The Kruger National Park was first established as a means to protect the wildlife from poaching in 1926. Ever since, the park has grown and flourished into one of the largest parks in Africa, stretching into Zimbabwe and Mozambique.
The abundant wildlife in the park consists of over 114 reptiles, 507 birds and 147 mammals. Due to the size of the park, there is such a diversity in the plant life, that it can be split into four separate regions.
Thorn trees and red bush-willow veld area displays vast areas of Acacias dotted along the river, and are surrounded by succulent Marula trees Elephants are rumoured to feed on the fermenting fruit and reach a level of intoxication.
The knob-thorn and marula veld area south of the Olifants River is main grazing lands for the local wildlife due to its abundance of red and buffalo grasses.

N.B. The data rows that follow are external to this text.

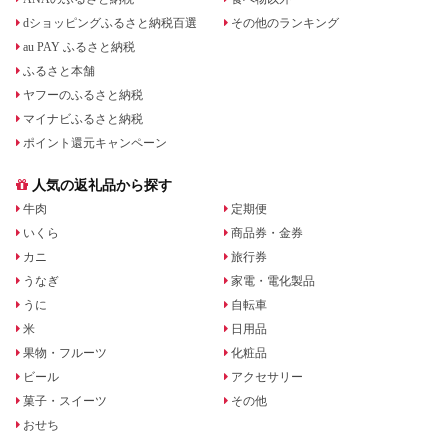
dショッピングふるさと納税百選
その他のランキング
au PAY ふるさと納税
ふるさと本舗
ヤフーのふるさと納税
マイナビふるさと納税
ポイント還元キャンペーン
人気の返礼品から探す
牛肉
定期便
いくら
商品券・金券
カニ
旅行券
うなぎ
家電・電化製品
うに
自転車
米
日用品
果物・フルーツ
化粧品
ビール
アクセサリー
菓子・スイーツ
その他
おせち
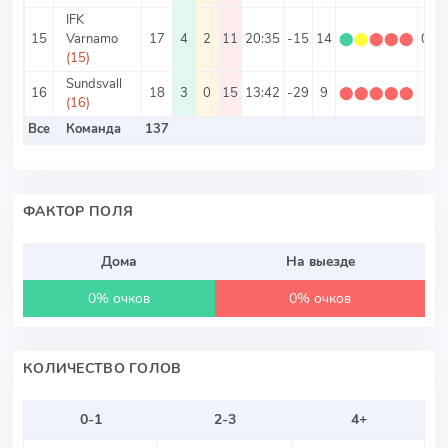
IFK
15
Varnamo
17
4
2
11
20:35
-15
14
⬤
⬤
⬤
⬤
⬤
0.82
(15)
Sundsvall
16
18
3
0
15
13:42
-29
9
⬤
⬤
⬤
⬤
⬤
0.5
(16)
Все
Команда
137
ФАКТОР ПОЛЯ
Дома
На выезде
0% очков
0% очков
КОЛИЧЕСТВО ГОЛОВ
0-1
2-3
4+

The red bush-willow and mopane veld area is home to the beautiful and indigenous Mopane tree and the red bush-willow tree.
The shrub mopane area covers most of the north-eastern part of the park. It is a lush region covered by the gorgeous mopane tree.

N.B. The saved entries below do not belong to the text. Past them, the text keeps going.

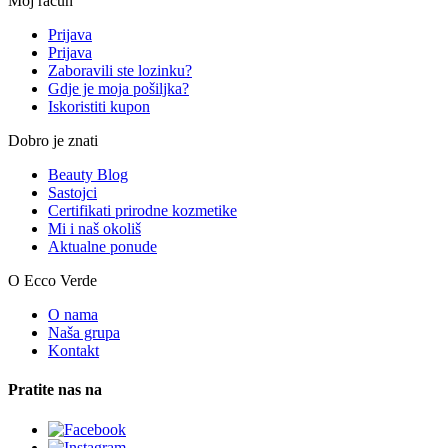
Moj račun
Prijava
Prijava
Zaboravili ste lozinku?
Gdje je moja pošiljka?
Iskoristiti kupon
Dobro je znati
Beauty Blog
Sastojci
Certifikati prirodne kozmetike
Mi i naš okoliš
Aktualne ponude
O Ecco Verde
O nama
Naša grupa
Kontakt
Pratite nas na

There is an endless range of activities available to those venturing to this subtropical paradise, from exploring the rugged 4×4 trails to teeing off on the top class golf course. There are luxurious accommodations and the ultimate in Big 5 safaris. Visiting during the dry winter periods of September and October offers a larger chance to get the most out of your safari experience, as vegetation is more sparse and animals are drawn to the waterholes to drink every morning and evening.